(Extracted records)
========

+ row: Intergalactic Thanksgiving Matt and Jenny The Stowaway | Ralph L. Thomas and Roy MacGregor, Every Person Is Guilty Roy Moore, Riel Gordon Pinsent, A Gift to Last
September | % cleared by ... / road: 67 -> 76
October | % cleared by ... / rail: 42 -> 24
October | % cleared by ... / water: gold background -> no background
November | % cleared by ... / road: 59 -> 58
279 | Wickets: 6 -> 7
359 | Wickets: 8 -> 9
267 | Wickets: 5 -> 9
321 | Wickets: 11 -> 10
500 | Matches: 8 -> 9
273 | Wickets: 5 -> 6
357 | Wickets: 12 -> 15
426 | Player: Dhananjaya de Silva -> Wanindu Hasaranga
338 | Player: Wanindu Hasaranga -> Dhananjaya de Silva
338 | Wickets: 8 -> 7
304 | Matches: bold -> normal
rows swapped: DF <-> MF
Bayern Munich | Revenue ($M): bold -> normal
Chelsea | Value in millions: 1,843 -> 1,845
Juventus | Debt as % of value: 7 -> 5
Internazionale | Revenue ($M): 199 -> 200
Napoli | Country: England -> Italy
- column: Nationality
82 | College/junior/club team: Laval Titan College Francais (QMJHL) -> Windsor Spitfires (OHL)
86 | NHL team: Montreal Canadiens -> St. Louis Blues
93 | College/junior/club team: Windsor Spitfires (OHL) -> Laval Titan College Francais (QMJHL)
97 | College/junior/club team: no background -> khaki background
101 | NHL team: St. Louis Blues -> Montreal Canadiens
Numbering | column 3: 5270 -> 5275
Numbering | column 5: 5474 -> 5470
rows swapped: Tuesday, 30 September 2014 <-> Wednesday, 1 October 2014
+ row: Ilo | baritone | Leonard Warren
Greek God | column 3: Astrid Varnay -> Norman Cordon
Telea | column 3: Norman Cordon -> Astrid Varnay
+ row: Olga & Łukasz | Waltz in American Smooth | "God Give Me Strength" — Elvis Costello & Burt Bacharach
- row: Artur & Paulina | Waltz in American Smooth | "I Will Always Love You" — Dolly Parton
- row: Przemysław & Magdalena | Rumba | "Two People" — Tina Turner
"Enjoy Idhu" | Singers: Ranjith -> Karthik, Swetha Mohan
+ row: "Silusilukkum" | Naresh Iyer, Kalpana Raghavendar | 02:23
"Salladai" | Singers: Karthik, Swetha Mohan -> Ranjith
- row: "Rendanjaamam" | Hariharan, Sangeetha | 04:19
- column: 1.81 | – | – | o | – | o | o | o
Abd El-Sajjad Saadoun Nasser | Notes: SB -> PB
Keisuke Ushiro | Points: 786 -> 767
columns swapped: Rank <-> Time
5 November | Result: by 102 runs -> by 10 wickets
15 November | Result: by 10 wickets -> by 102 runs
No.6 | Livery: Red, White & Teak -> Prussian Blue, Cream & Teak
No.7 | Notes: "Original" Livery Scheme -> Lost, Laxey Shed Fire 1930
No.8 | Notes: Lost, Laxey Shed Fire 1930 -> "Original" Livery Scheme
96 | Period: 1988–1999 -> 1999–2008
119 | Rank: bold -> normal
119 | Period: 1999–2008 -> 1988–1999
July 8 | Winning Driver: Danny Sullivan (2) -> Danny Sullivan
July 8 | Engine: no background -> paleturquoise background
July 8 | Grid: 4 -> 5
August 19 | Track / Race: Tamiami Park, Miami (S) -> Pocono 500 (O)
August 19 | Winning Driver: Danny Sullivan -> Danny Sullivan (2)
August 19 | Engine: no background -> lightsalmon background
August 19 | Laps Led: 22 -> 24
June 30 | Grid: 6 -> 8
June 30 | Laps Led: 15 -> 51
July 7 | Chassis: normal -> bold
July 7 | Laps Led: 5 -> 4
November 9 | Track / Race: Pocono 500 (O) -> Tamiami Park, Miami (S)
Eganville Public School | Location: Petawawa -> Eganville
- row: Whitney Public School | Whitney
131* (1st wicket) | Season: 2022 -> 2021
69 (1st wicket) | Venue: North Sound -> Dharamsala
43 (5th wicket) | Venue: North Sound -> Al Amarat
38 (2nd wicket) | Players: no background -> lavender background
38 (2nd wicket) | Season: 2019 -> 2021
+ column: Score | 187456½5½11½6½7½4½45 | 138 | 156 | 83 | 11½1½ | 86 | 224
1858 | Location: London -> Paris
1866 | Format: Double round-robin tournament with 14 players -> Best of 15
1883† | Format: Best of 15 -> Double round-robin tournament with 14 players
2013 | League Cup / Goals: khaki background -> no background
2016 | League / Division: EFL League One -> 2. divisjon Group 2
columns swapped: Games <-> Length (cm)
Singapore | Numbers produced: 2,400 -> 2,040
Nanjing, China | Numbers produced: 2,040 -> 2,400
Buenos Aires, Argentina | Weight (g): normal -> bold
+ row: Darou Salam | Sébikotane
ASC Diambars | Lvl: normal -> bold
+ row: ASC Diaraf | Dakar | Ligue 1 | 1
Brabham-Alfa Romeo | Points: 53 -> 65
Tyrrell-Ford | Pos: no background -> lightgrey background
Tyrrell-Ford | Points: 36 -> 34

========

Objective =
Copy every line of the records above, character for character, with no changes.

Answer below =
+ row: Intergalactic Thanksgiving Matt and Jenny The Stowaway | Ralph L. Thomas and Roy MacGregor, Every Person Is Guilty Roy Moore, Riel Gordon Pinsent, A Gift to Last
September | % cleared by ... / road: 67 -> 76
October | % cleared by ... / rail: 42 -> 24
October | % cleared by ... / water: gold background -> no background
November | % cleared by ... / road: 59 -> 58
279 | Wickets: 6 -> 7
359 | Wickets: 8 -> 9
267 | Wickets: 5 -> 9
321 | Wickets: 11 -> 10
500 | Matches: 8 -> 9
273 | Wickets: 5 -> 6
357 | Wickets: 12 -> 15
426 | Player: Dhananjaya de Silva -> Wanindu Hasaranga
338 | Player: Wanindu Hasaranga -> Dhananjaya de Silva
338 | Wickets: 8 -> 7
304 | Matches: bold -> normal
rows swapped: DF <-> MF
Bayern Munich | Revenue ($M): bold -> normal
Chelsea | Value in millions: 1,843 -> 1,845
Juventus | Debt as % of value: 7 -> 5
Internazionale | Revenue ($M): 199 -> 200
Napoli | Country: England -> Italy
- column: Nationality
82 | College/junior/club team: Laval Titan College Francais (QMJHL) -> Windsor Spitfires (OHL)
86 | NHL team: Montreal Canadiens -> St. Louis Blues
93 | College/junior/club team: Windsor Spitfires (OHL) -> Laval Titan College Francais (QMJHL)
97 | College/junior/club team: no background -> khaki background
101 | NHL team: St. Louis Blues -> Montreal Canadiens
Numbering | column 3: 5270 -> 5275
Numbering | column 5: 5474 -> 5470
rows swapped: Tuesday, 30 September 2014 <-> Wednesday, 1 October 2014
+ row: Ilo | baritone | Leonard Warren
Greek God | column 3: Astrid Varnay -> Norman Cordon
Telea | column 3: Norman Cordon -> Astrid Varnay
+ row: Olga & Łukasz | Waltz in American Smooth | "God Give Me Strength" — Elvis Costello & Burt Bacharach
- row: Artur & Paulina | Waltz in American Smooth | "I Will Always Love You" — Dolly Parton
- row: Przemysław & Magdalena | Rumba | "Two People" — Tina Turner
"Enjoy Idhu" | Singers: Ranjith -> Karthik, Swetha Mohan
+ row: "Silusilukkum" | Naresh Iyer, Kalpana Raghavendar | 02:23
"Salladai" | Singers: Karthik, Swetha Mohan -> Ranjith
- row: "Rendanjaamam" | Hariharan, Sangeetha | 04:19
- column: 1.81 | – | – | o | – | o | o | o
Abd El-Sajjad Saadoun Nasser | Notes: SB -> PB
Keisuke Ushiro | Points: 786 -> 767
columns swapped: Rank <-> Time
5 November | Result: by 102 runs -> by 10 wickets
15 November | Result: by 10 wickets -> by 102 runs
No.6 | Livery: Red, White & Teak -> Prussian Blue, Cream & Teak
No.7 | Notes: "Original" Livery Scheme -> Lost, Laxey Shed Fire 1930
No.8 | Notes: Lost, Laxey Shed Fire 1930 -> "Original" Livery Scheme
96 | Period: 1988–1999 -> 1999–2008
119 | Rank: bold -> normal
119 | Period: 1999–2008 -> 1988–1999
July 8 | Winning Driver: Danny Sullivan (2) -> Danny Sullivan
July 8 | Engine: no background -> paleturquoise background
July 8 | Grid: 4 -> 5
August 19 | Track / Race: Tamiami Park, Miami (S) -> Pocono 500 (O)
August 19 | Winning Driver: Danny Sullivan -> Danny Sullivan (2)
August 19 | Engine: no background -> lightsalmon background
August 19 | Laps Led: 22 -> 24
June 30 | Grid: 6 -> 8
June 30 | Laps Led: 15 -> 51
July 7 | Chassis: normal -> bold
July 7 | Laps Led: 5 -> 4
November 9 | Track / Race: Pocono 500 (O) -> Tamiami Park, Miami (S)
Eganville Public School | Location: Petawawa -> Eganville
- row: Whitney Public School | Whitney
131* (1st wicket) | Season: 2022 -> 2021
69 (1st wicket) | Venue: North Sound -> Dharamsala
43 (5th wicket) | Venue: North Sound -> Al Amarat
38 (2nd wicket) | Players: no background -> lavender background
38 (2nd wicket) | Season: 2019 -> 2021
+ column: Score | 187456½5½11½6½7½4½45 | 138 | 156 | 83 | 11½1½ | 86 | 224
1858 | Location: London -> Paris
1866 | Format: Double round-robin tournament with 14 players -> Best of 15
1883† | Format: Best of 15 -> Double round-robin tournament with 14 players
2013 | League Cup / Goals: khaki background -> no background
2016 | League / Division: EFL League One -> 2. divisjon Group 2
columns swapped: Games <-> Length (cm)
Singapore | Numbers produced: 2,400 -> 2,040
Nanjing, China | Numbers produced: 2,040 -> 2,400
Buenos Aires, Argentina | Weight (g): normal -> bold
+ row: Darou Salam | Sébikotane
ASC Diambars | Lvl: normal -> bold
+ row: ASC Diaraf | Dakar | Ligue 1 | 1
Brabham-Alfa Romeo | Points: 53 -> 65
Tyrrell-Ford | Pos: no background -> lightgrey background
Tyrrell-Ford | Points: 36 -> 34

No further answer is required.